SOURCE MATERIAL:
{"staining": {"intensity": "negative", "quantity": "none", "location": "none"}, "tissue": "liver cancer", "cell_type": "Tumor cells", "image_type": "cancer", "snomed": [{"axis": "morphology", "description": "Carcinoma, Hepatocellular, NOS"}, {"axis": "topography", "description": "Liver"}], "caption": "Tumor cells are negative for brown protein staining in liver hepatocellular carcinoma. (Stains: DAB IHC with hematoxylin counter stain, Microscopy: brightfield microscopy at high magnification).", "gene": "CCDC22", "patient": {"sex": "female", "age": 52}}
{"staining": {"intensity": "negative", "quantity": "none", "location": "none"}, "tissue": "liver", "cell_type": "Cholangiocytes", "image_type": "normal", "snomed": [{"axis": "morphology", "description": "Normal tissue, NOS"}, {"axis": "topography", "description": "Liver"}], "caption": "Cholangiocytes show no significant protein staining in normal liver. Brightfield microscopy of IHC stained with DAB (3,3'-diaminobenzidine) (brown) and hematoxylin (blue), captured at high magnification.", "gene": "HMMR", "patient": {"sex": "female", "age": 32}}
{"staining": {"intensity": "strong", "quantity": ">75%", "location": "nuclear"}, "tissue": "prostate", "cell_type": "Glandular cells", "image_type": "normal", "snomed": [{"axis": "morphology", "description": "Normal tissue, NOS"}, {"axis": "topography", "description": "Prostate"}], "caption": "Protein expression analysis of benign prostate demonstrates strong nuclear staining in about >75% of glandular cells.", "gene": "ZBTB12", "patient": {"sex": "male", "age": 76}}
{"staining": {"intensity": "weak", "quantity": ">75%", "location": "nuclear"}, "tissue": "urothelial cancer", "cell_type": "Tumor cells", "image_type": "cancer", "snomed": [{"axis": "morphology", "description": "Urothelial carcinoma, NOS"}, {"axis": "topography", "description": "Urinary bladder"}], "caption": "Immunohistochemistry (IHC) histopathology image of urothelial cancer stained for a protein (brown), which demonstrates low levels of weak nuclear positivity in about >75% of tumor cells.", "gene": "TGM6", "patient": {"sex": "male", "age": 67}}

REQUIREMENT: Print each line, starting with the one that contains "expression analysis of" and ending with the last line of the data, exactly as it stands and with no other lines.

RESPONSE:
{"staining": {"intensity": "strong", "quantity": ">75%", "location": "nuclear"}, "tissue": "prostate", "cell_type": "Glandular cells", "image_type": "normal", "snomed": [{"axis": "morphology", "description": "Normal tissue, NOS"}, {"axis": "topography", "description": "Prostate"}], "caption": "Protein expression analysis of benign prostate demonstrates strong nuclear staining in about >75% of glandular cells.", "gene": "ZBTB12", "patient": {"sex": "male", "age": 76}}
{"staining": {"intensity": "weak", "quantity": ">75%", "location": "nuclear"}, "tissue": "urothelial cancer", "cell_type": "Tumor cells", "image_type": "cancer", "snomed": [{"axis": "morphology", "description": "Urothelial carcinoma, NOS"}, {"axis": "topography", "description": "Urinary bladder"}], "caption": "Immunohistochemistry (IHC) histopathology image of urothelial cancer stained for a protein (brown), which demonstrates low levels of weak nuclear positivity in about >75% of tumor cells.", "gene": "TGM6", "patient": {"sex": "male", "age": 67}}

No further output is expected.